– Завтра мы переедем, – сказал он обыденно, словно они делали это каждый день. – Был у Тони. В нашу прежнюю квартиру и заедем.
Бабушка Люба всплеснула руками и хотела что-то сказать, но Герасим ее опередил:
– Любовь Григорьевна, вы не обижайтесь, но я не хочу, чтобы моя семья сидела у вас на шее. Вы с Соломоном Моисеевичем и так много для нас сделали – сына сберегли. Я вам очень благодарен; вы для нас – самые близкие и родные люди. Но двум семьям под одной крышей будет тесновато. Да, и работу я на первое время нашел – грузчиком в порту. Сегодня уже полдня отпахал. Если повезет, подыщу со временем место по специальности. Главное, вы за нас не беспокойтесь. Я для Сонечки и для сына все сделаю. Я отвечаю за них – перед вами и перед богом, – и полувопросительно обратился к Йоське: – Что, сын, будешь с нами жить?
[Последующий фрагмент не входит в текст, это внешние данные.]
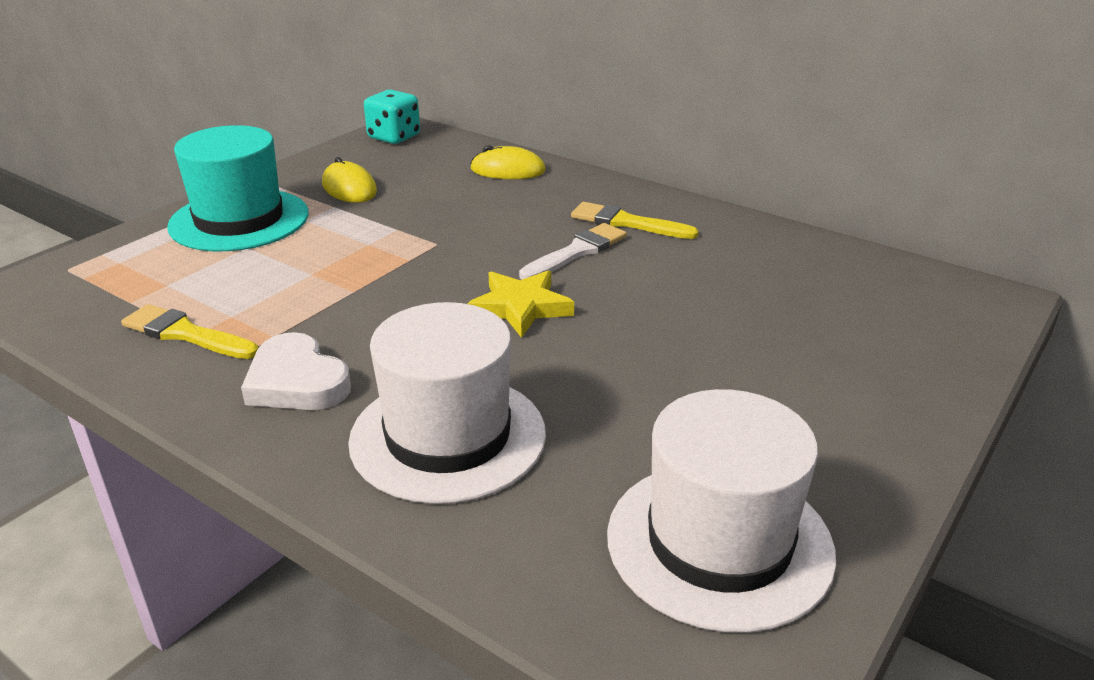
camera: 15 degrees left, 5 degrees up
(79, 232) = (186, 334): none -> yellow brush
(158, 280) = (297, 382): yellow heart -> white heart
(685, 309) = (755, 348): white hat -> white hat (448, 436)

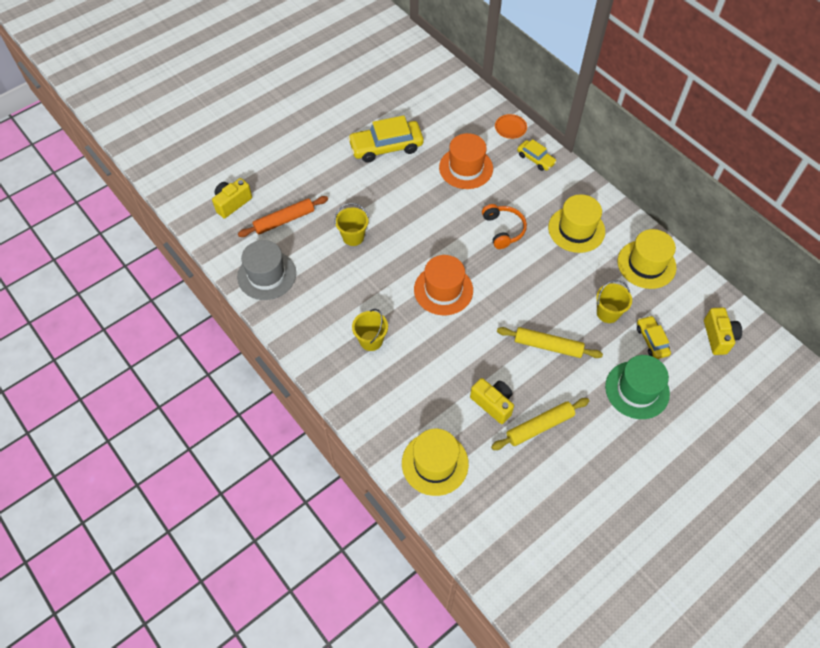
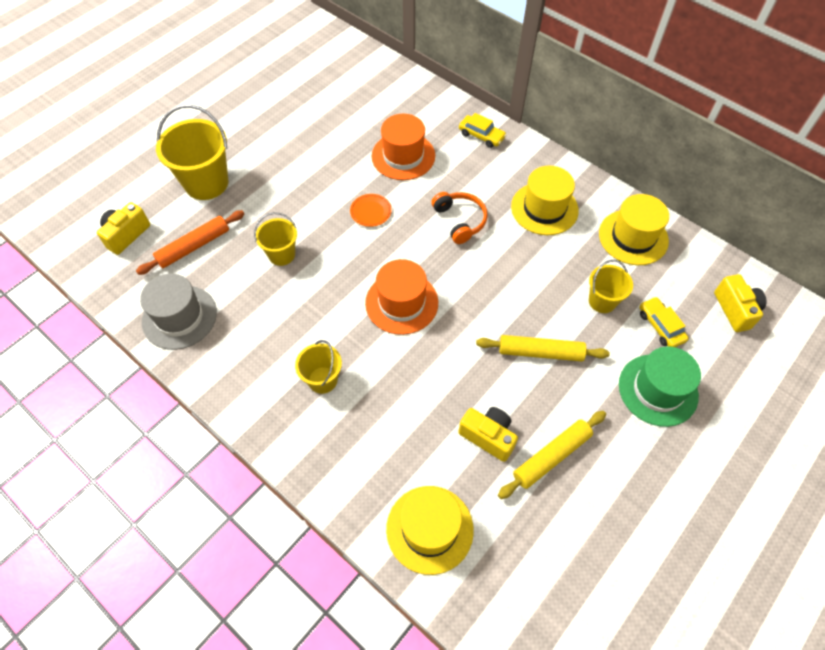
camera: 10 degrees left, 0 degrees up
(300, 169) = (206, 183): none -> yellow bucket
(386, 147) = (306, 144): yellow car -> none
(510, 128) = (446, 105): orange plate -> orange plate (371, 212)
Йося не ожидал такого вопроса, да и к папе еще не привык. Он растерянно посмотрел сначала на бабушку, потом на маму. Мама улыбнулась и протянул к нему руку, подзывая к себе. Сын подбежал и зарылся лицом в мамино одеяло. Мама погладила его волосы – и по шее у Йоси медленно поползли сладкие мурашки…
– Да, – еле слышно прошептал Йося, обращаясь неизвестно к кому.
После позднего ужина мама сразу уснула. Папа тоже лег спать – бросил на пол у дивана старый матрас, как и в предыдущие ночи. Йося лежал на своем сундучке и мечтал о новой жизни с мамой и папой. Он не представлял, как будет выглядеть эта его новая жизнь, но с нетерпением начал ее ожидать. Единственное, что немного беспокоило мальчика, это бабушка с дедушкой, которые не будут жить с ними под одной крышей. Но ведь папа что-нибудь придумает, он сказал, что для Йоси все сделает. Значит, не о чем волноваться….
И Йося, счастливый, уснул.
Несмотря на поздний час, Соломон с Любой вышли во двор – чтобы не мешать спящей семье. Они миновали лавочку у крыльца и пошли под липы, где на земле лежали два толстых бревна. Днем на этих бревнах любили сидеть мальчишки – подальше от родительских глаз.
Дед не произнес ни слова, пока Герасим рассказывал о своих планах. Во-первых, он всегда считал, что каждая семья должна жить своим умом – плохо это или хорошо, пусть сами строят свою жизнь. Родителям же нечего вмешиваться, только отношения испортят. Во-вторых, он достаточно хорошо изучил Герасима и понимал, если зять что решил, его не свернуть.
Соломон с Любой сели на бревна друг напротив друга. Они не говорили и не молчали; за долгие годы, прожитые бок о бок, супруги научились общаться без слов. И сейчас, сидя под старыми липами, они обменивались редкими фразами, поддерживая друг друга и сверяя свои мысли. А мысли их были о дочери, о ее муже, о любимом внуке.
Герасим влился в их семью легко и естественно. Нельзя сказать, чтобы он злоупотреблял гостеприимством Фарберов. Напротив, после первого Субботнего ужина он сидел за семейным столом всего несколько раз. Но Герасим уже не был для них чужим. И в первую очередь это касалось его отношений с Соней. Девушка с сентября устроилась лаборантом в школу, в которой прежде училась; Герасим пошел работать в строительную артель. После работы они иногда встречались во дворе и уже не просто здоровались и обменивались малозначительными репликами. Молодые люди подолгу разговаривали, не замечая, как сначала бродили под липами, потом выходили на улицу и шли в парк Пионеров в двух кварталах от дома. Им было не просто интересно вместе. Соня наконец-то нашла родственную душу, встретила человека, который видел ее изнутри, понимал ее устремления, и относился к ним совершенно серьезно. А для Герасима девушка была лучиком света, который согревал его, возвращал к прежней, нормальной жизни; с ней он вспоминал о том, что у людей бывает семья, что кроме боли и страданий можно испытывать покой и счастье.